LITTLE ROCK, Ark. (AP) — Actor Jeff Bridges visited with students Monday at a Little Rock elementary school to highlight the success it and the state has had in distributing more breakfast to low-income children.
Bridges, an Academy Award-winning actor, is the spokesman for the No Kid Hungry campaign, which is trying to increase participation in school programs that provide meals for children, including its "Breakfast After the Bell" initiative in Arkansas and many other states.
Bridges talked with the kids at Stephens Elementary School over breakfast and joked later in a library assembly, "I had breakfast with a lot of you guys, and I already feel smarter."
Almost all of the 400 students at the school qualify for free or reduced-price meals, principal Sharon Brooks said.
Bridges also led a calisthenics session with students in the school's library, asking them to clap three times if they ate a good breakfast and to jump up and down if they believe breakfast makes them feel more intelligent.
Since the school began offering breakfast in the classroom about three years ago, Brooks said she's seen a decrease in trips to the nurse's office and discipline issues.
"In the morning, it is rare for me have a discipline problem with a student, because they eat breakfast with their teacher and classmates that offer them a positive start before they get into the learning," she said. "Whatever's bothering from home when they come in, they get to sit in a positive setting."
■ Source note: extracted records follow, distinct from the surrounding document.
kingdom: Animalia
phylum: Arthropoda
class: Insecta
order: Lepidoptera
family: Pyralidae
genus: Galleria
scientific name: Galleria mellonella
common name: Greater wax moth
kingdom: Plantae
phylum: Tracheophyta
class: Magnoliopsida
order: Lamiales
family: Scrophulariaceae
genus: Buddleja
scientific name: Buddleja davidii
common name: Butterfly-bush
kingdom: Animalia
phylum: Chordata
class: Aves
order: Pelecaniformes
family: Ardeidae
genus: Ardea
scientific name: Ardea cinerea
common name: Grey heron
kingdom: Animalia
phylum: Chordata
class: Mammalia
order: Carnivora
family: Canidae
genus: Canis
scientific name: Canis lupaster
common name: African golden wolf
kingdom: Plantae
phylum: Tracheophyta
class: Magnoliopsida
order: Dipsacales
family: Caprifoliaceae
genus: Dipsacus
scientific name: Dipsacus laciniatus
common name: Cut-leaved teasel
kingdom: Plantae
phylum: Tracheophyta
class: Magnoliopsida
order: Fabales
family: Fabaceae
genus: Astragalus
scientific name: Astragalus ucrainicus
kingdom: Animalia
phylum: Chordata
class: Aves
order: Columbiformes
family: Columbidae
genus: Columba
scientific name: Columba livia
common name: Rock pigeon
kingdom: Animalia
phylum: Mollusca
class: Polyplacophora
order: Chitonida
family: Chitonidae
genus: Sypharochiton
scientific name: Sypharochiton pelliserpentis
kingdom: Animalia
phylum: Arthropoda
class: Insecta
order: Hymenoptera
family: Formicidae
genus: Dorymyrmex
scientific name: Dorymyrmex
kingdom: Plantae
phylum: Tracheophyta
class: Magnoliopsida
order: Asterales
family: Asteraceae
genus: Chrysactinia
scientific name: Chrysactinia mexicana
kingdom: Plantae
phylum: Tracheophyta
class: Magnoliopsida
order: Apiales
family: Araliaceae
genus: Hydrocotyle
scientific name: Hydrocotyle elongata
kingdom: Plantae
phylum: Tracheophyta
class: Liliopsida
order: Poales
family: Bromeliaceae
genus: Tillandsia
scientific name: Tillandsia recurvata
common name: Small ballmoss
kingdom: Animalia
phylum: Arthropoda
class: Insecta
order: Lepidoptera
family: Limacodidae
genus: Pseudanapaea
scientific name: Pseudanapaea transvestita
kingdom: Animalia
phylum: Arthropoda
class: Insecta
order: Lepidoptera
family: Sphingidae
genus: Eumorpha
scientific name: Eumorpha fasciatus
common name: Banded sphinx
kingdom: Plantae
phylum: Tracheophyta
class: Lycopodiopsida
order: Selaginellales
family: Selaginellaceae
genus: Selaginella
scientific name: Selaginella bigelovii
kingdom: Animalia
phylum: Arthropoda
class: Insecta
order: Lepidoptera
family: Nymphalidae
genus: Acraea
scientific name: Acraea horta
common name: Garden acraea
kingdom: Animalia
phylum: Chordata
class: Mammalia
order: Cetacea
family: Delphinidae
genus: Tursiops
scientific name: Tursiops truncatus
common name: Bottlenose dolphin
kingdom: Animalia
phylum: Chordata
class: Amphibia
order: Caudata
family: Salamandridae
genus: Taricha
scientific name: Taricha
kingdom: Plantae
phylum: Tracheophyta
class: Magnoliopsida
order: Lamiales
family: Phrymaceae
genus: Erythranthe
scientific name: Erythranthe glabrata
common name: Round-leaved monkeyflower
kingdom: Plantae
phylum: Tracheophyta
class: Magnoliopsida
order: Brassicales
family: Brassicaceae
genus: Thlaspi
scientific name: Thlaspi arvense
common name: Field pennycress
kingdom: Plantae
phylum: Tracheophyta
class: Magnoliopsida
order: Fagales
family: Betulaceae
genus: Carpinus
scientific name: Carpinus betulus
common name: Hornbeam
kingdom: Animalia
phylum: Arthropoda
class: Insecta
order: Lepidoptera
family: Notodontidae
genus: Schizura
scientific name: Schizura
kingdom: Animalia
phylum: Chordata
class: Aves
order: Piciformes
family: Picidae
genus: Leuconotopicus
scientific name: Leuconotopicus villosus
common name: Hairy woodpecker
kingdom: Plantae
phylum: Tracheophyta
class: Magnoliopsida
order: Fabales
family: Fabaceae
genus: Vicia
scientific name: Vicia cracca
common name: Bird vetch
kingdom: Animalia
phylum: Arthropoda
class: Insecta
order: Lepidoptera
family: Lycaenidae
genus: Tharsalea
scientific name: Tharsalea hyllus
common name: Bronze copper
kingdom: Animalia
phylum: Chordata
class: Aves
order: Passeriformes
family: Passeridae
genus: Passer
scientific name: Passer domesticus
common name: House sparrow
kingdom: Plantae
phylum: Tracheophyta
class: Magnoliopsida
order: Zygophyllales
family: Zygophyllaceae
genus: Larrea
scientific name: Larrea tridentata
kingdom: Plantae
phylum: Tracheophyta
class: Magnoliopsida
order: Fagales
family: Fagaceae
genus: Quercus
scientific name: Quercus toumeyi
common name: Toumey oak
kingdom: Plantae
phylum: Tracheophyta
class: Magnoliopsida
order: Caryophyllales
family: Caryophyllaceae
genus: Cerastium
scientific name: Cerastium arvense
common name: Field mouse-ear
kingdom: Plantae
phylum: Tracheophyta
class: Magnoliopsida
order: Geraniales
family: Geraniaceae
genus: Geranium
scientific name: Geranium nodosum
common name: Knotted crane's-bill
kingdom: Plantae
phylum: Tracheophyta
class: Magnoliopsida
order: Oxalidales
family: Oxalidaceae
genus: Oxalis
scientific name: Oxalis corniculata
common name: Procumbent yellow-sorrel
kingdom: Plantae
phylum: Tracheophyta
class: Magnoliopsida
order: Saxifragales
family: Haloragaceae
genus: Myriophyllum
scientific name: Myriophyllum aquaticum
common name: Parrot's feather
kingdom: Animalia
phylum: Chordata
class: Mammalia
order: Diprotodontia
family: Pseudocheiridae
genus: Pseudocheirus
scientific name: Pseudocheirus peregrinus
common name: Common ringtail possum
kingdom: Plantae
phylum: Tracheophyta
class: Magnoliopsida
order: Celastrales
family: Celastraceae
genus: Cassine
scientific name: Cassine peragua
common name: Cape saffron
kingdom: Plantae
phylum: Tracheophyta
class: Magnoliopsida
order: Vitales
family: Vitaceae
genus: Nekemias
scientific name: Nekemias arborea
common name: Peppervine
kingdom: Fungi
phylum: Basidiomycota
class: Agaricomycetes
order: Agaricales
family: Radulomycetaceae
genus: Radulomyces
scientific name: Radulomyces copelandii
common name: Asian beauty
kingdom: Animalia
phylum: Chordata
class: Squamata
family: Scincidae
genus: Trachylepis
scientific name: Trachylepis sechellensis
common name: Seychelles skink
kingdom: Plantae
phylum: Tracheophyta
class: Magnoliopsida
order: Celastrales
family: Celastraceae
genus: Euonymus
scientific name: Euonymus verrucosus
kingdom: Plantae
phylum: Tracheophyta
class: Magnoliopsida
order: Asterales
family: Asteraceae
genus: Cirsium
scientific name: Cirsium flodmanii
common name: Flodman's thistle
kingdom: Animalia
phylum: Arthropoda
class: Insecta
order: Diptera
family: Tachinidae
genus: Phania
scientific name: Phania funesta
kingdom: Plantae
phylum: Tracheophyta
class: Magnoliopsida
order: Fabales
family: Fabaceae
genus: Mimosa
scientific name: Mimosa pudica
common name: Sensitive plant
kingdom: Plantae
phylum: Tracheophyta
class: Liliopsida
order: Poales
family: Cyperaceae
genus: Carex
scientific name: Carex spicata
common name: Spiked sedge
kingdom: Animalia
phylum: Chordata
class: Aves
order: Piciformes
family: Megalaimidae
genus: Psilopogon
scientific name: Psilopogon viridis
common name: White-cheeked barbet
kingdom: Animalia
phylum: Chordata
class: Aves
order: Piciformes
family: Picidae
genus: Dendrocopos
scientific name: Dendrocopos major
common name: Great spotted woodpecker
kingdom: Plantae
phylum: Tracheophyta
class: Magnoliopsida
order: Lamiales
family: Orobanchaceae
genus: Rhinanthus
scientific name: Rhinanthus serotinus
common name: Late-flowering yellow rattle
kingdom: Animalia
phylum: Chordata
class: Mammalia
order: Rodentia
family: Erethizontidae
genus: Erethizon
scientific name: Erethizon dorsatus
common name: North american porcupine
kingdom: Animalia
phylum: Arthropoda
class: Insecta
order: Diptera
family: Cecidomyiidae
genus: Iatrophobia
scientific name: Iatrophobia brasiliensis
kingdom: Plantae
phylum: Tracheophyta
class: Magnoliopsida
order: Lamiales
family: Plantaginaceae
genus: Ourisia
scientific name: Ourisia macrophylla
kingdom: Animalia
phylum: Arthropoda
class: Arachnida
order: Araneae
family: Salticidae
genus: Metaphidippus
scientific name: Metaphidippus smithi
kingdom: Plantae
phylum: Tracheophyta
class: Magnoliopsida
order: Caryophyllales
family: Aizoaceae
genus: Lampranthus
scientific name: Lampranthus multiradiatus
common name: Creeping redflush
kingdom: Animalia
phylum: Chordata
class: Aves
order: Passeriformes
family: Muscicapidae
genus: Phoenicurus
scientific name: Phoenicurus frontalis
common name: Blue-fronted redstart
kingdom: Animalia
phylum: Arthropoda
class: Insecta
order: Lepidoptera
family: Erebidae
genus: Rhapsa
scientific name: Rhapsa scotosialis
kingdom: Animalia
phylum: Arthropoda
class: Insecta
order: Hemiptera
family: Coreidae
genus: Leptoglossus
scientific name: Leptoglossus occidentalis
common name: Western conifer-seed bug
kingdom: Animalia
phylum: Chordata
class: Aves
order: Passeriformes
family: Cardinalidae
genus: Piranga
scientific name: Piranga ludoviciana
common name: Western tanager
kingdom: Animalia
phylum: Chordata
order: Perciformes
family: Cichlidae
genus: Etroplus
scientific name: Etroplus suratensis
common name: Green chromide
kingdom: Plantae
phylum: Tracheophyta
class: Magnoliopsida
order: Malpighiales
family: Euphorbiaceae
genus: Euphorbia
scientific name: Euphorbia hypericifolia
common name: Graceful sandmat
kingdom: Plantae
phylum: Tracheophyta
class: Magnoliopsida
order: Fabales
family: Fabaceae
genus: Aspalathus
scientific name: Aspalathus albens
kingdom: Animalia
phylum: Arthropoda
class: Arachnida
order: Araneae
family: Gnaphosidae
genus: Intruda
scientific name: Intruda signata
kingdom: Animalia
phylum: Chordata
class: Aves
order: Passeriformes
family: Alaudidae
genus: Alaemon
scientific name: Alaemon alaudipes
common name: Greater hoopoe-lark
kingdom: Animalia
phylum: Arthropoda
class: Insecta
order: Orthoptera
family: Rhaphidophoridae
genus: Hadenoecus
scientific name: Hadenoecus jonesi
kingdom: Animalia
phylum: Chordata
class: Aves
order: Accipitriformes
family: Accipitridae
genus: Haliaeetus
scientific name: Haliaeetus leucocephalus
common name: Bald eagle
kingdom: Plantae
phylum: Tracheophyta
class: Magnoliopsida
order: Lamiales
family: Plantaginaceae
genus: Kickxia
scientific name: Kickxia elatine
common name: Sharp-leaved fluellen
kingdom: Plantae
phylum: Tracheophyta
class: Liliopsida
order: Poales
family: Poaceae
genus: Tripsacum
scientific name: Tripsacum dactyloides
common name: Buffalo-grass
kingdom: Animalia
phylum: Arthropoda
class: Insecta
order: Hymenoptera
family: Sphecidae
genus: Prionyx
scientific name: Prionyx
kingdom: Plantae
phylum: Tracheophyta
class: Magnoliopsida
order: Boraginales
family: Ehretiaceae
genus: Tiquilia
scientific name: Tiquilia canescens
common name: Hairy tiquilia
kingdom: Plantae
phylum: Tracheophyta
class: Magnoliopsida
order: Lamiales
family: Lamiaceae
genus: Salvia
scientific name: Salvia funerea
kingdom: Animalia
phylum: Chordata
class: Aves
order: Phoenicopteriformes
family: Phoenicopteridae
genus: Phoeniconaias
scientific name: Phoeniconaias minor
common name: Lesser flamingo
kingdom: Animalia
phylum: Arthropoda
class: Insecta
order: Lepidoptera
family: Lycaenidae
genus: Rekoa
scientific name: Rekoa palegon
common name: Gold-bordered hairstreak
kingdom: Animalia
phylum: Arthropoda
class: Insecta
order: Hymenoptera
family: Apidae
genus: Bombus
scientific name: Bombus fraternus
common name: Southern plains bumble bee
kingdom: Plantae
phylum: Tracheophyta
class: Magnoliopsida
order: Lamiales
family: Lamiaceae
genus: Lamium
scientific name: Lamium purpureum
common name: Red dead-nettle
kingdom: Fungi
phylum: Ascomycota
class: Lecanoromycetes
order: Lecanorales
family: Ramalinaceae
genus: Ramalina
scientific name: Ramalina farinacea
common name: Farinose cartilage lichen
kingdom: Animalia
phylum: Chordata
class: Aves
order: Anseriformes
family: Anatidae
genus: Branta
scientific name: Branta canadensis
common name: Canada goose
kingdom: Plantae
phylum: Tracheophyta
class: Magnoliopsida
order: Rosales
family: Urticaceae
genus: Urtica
The "Breakfast After the Bell" initiative asks schools to switch breakfasts out of the cafeteria and into the classroom. Campaign officials say children who come from low-income backgrounds often don't eat the free breakfasts offered at schools because of the perceived social stigma. They also say transportation limits prevent kids who need the meals from receiving them.
Both Bridges and Bill Shore, the CEO of the nonprofit group Share Our Strength, are speaking with other governors and schools in the forthcoming weeks in an effort aimed at providing breakfast for 1 million more children in the next two years.